**What you have to do**
Look through the records and copy each line that has "interview" in it.

Page images and extracted text:
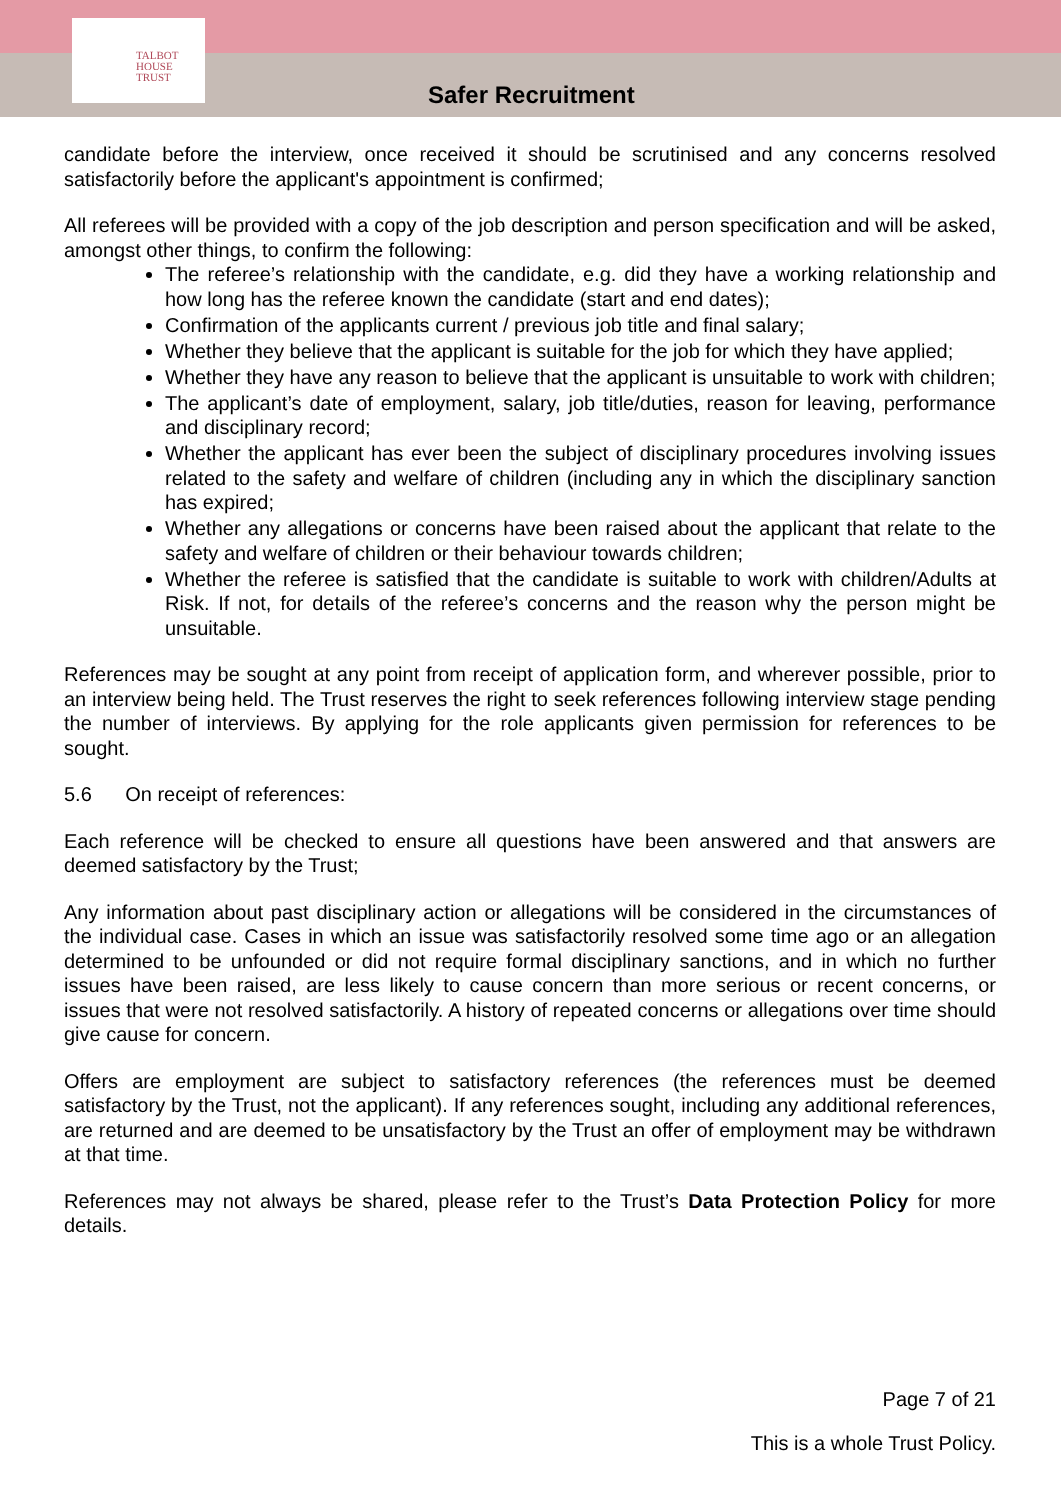TALBOT
HOUSE
TRUST
Safer Recruitment
candidate before the interview, once received it should be scrutinised and any concerns resolved satisfactorily before the applicant's appointment is confirmed;
All referees will be provided with a copy of the job description and person specification and will be asked, amongst other things, to confirm the following:
The referee’s relationship with the candidate, e.g. did they have a working relationship and how long has the referee known the candidate (start and end dates);
Confirmation of the applicants current / previous job title and final salary;
Whether they believe that the applicant is suitable for the job for which they have applied;
Whether they have any reason to believe that the applicant is unsuitable to work with children;
The applicant’s date of employment, salary, job title/duties, reason for leaving, performance and disciplinary record;
Whether the applicant has ever been the subject of disciplinary procedures involving issues related to the safety and welfare of children (including any in which the disciplinary sanction has expired;
Whether any allegations or concerns have been raised about the applicant that relate to the safety and welfare of children or their behaviour towards children;
Whether the referee is satisfied that the candidate is suitable to work with children/Adults at Risk. If not, for details of the referee’s concerns and the reason why the person might be unsuitable.
References may be sought at any point from receipt of application form, and wherever possible, prior to an interview being held. The Trust reserves the right to seek references following interview stage pending the number of interviews. By applying for the role applicants given permission for references to be sought.
5.6 On receipt of references:
Each reference will be checked to ensure all questions have been answered and that answers are deemed satisfactory by the Trust;
Any information about past disciplinary action or allegations will be considered in the circumstances of the individual case. Cases in which an issue was satisfactorily resolved some time ago or an allegation determined to be unfounded or did not require formal disciplinary sanctions, and in which no further issues have been raised, are less likely to cause concern than more serious or recent concerns, or issues that were not resolved satisfactorily. A history of repeated concerns or allegations over time should give cause for concern.
Offers are employment are subject to satisfactory references (the references must be deemed satisfactory by the Trust, not the applicant). If any references sought, including any additional references, are returned and are deemed to be unsatisfactory by the Trust an offer of employment may be withdrawn at that time.
References may not always be shared, please refer to the Trust’s Data Protection Policy for more details.
Page 7 of 21
This is a whole Trust Policy.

**Task solution**
candidate before the interview, once received it should be scrutinised and any concerns resolved satisfactorily before the applicant's appointment is confirmed;
References may be sought at any point from receipt of application form, and wherever possible, prior to an interview being held. The Trust reserves the right to seek references following interview stage pending the number of interviews. By applying for the role applicants given permission for references to be sought.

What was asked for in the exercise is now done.